I thought it was impractical to expect someone to have space in their fridge for a slab of rolled shortbread dough – especially this time of year. So I tested the recipe chilling half the dough (as per recipe directions) & the other I simply rolled, cut & baked the shortbread – no chilling. There was no difference between the chilled& room temperature doughs. If the dough does appear to be a little soft (mine sure wasn’t), then refrigerate the dough before you roll it. Or skip that step.
The Donna Hay recipe didn’t call for dusting the shortbread with sugar either but I think it looks festive. When I make this again, I will brush egg white on the cookies before baking & sprinkle with course sugar. Or for total simplicity, leave them plain. Either way, they taste wonderful.

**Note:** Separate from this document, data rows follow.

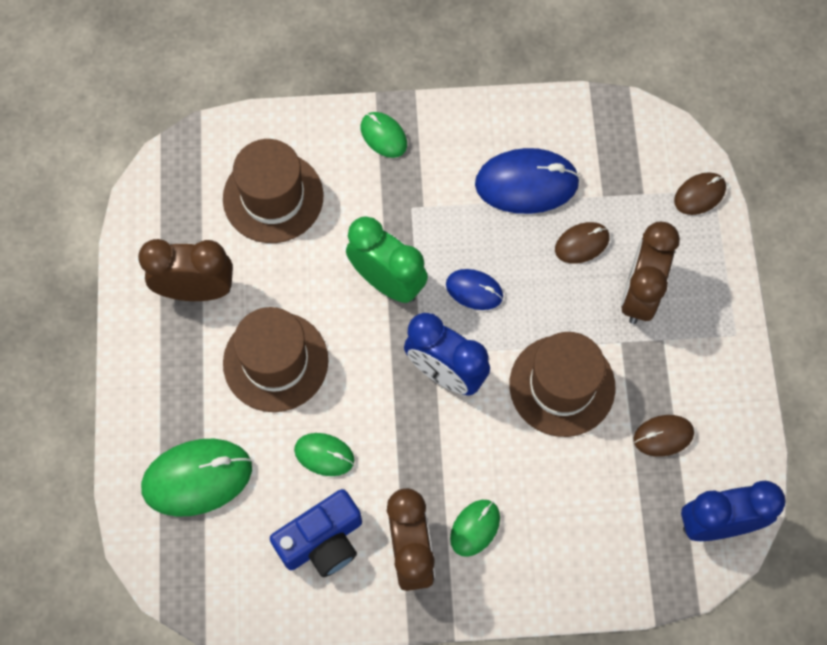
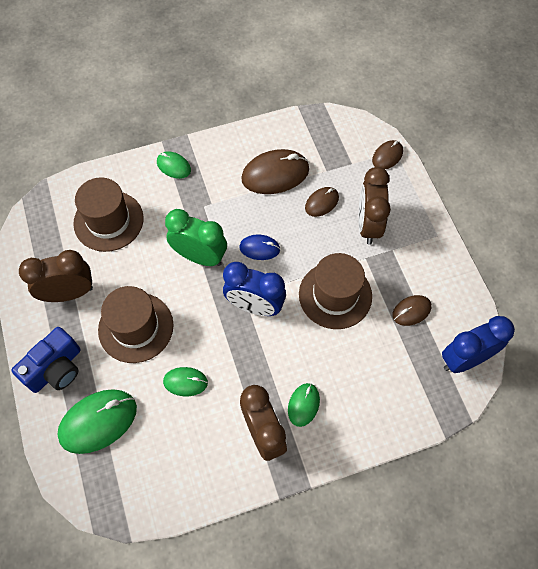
camera: 15 degrees left, 5 degrees down
blue camera [270,489,362,577] -> blue camera moved to [11,327,80,393]
blue mouse [475,148,580,214] -> brown mouse [241,149,309,194]

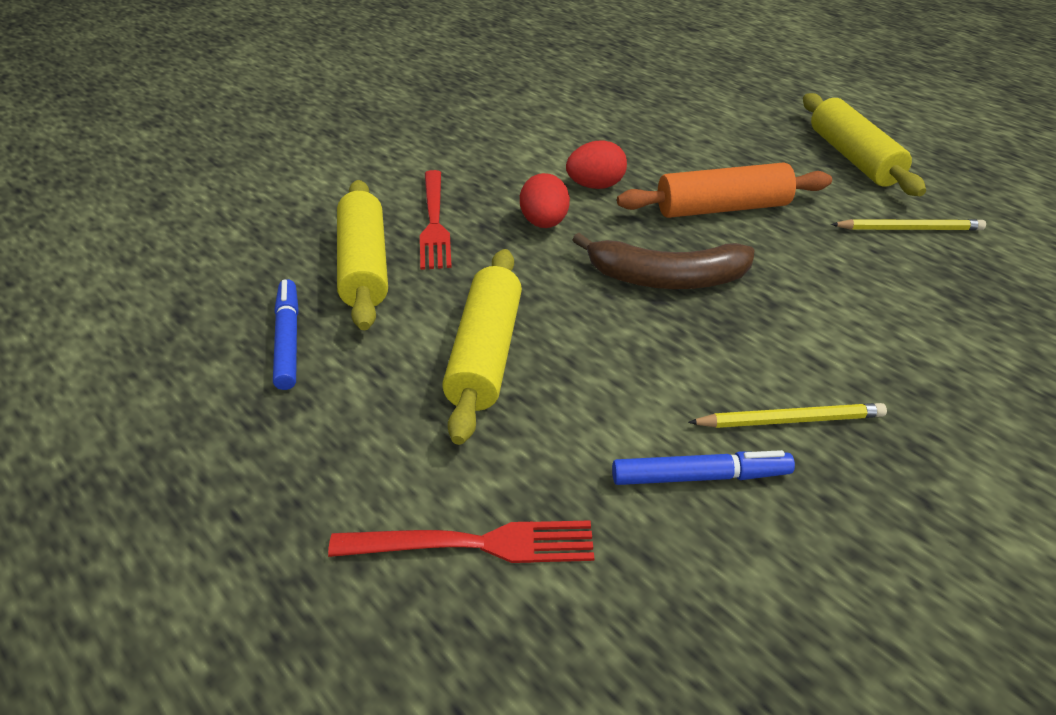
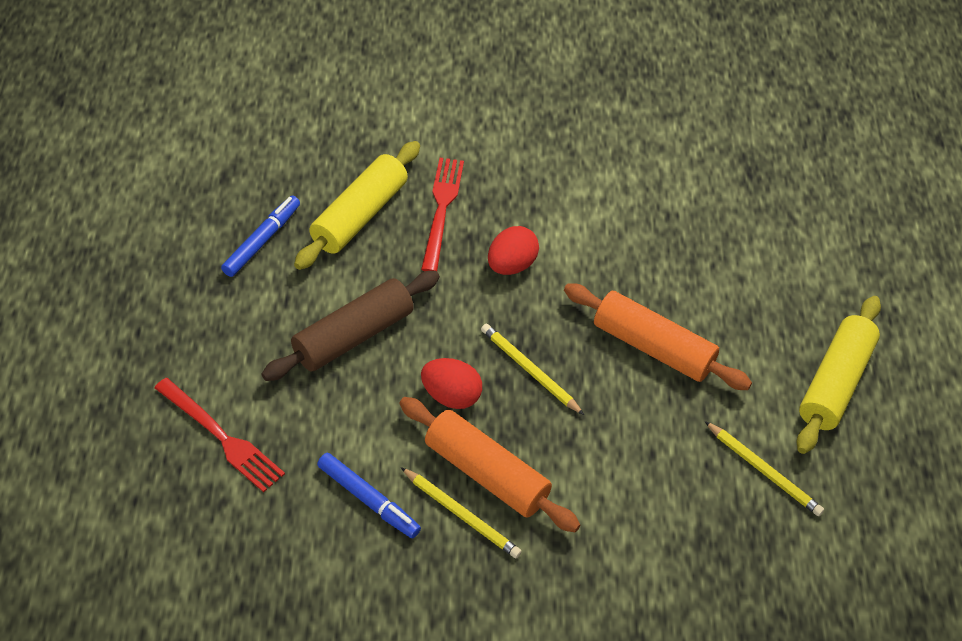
camera: 40 degrees right, 10 degrees up
red fork [420,170,452,270] -> red fork turned 150 degrees clockwise [421,158,464,271]
yellow rolling pin [442,249,522,445] -> brown rolling pin [262,271,440,381]
red egg [566,140,627,189] -> red egg moved to [421,358,482,409]
brown banana [572,233,755,289] -> yellow pencil [481,324,584,415]
none -> orange rolling pin [399,397,580,532]

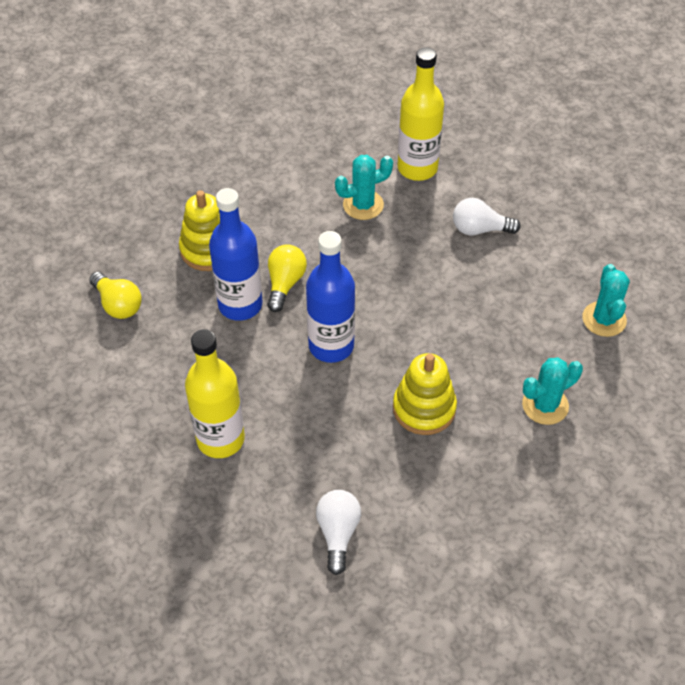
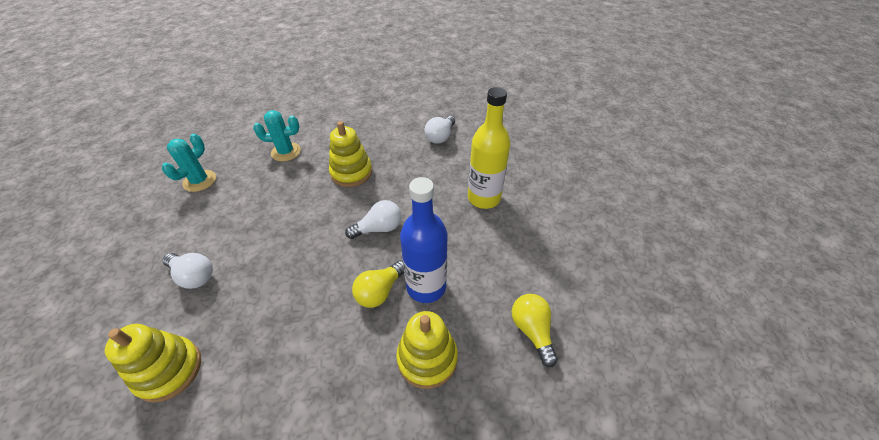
camera: 155 degrees left, 5 degrees down
blue bottle [306,231,355,363] -> white light bulb [345,200,401,239]
turquoise cactus [335,155,393,220] -> none
yellow bottle [397,47,444,181] -> yellow stacking toy [105,324,201,403]

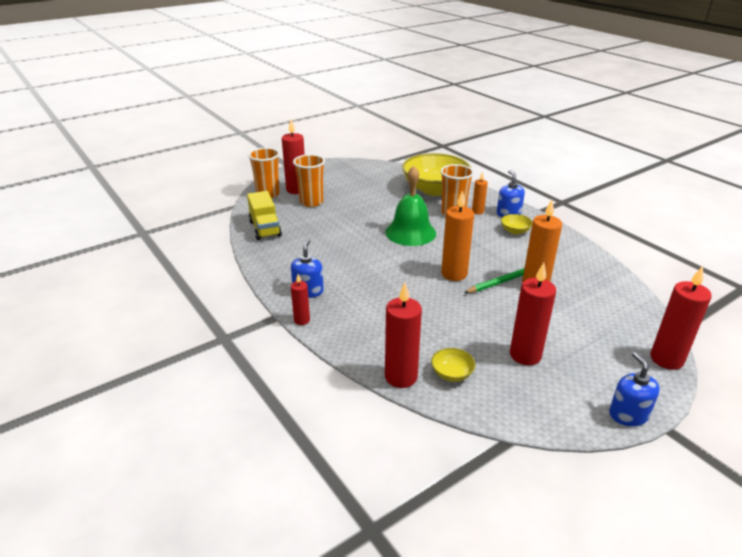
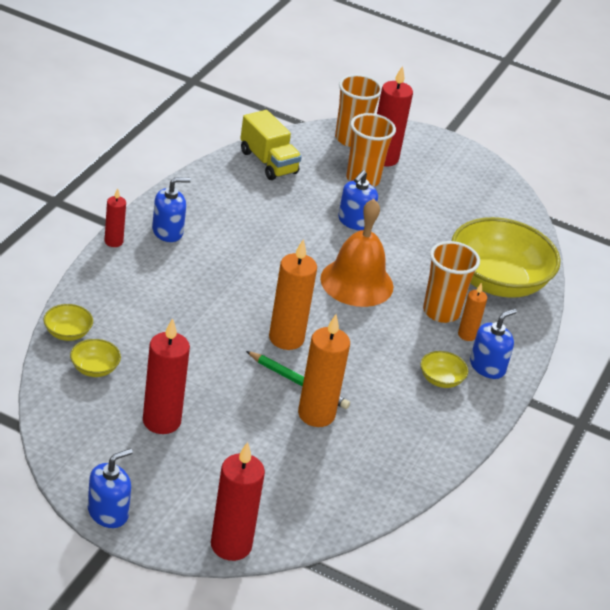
camera: 55 degrees right, 5 degrees up
yellow truck [247,191,282,240] -> yellow truck turned 75 degrees counterclockwise [240,110,302,180]
green bell [385,166,436,246] -> orange bell [320,199,393,307]
red candle [385,283,422,388] -> yellow bowl [44,304,93,341]
none -> blue soap dispenser [338,170,378,230]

Enjoy this week leading up to Christmas. Don’t stress, all you have on your list will get done. And if it doesn’t happen – que sera sera. Happy baking, Lovoni xo
- 6 oz (1 1/2 sticks/170g) butter, softened
- 1 teaspoon vanilla extract
- 1/2 cup confectioner’s (icing) sugar
- 1 1/2 cups all purpose (plain) flour
- 2 tablespoons cornstarch (cornflour)
- 3/4 cup dried cranberries (chopped)
- Preheat oven to 325°F (160°C). Line 2 baking sheets with parchment paper.
- Beat butter, vanilla & sifted icing sugar into a large bowl of electric mixer. Beat for about 8 minutes or until pale & creamy.
- Add sifted flours & cranberries & mix until just combined.
- Roll dough between 2 sheets of lightly flour parchment paper until 1/4 inch (4mm) thickness. (if mixture is too soft, shape into a disc & wrap in plastic wrap & chill for 10 minutes before rolling). Using a 3 inch (8cm) star-shape cookie cutter (or whatever shape you choose), cut stars, re-rolling the dough as necessary. Place on baking sheets. Bake for 12 to 14 minutes or until lightly golden brown around the edges. Let stand for 5 minutes until removing to a wire rack to cool completely. Dust with confectioner’s sugar before serving if desired. Makes about 18.
- This recipe can be made a week ahead of time & stored in a well-sealed jar.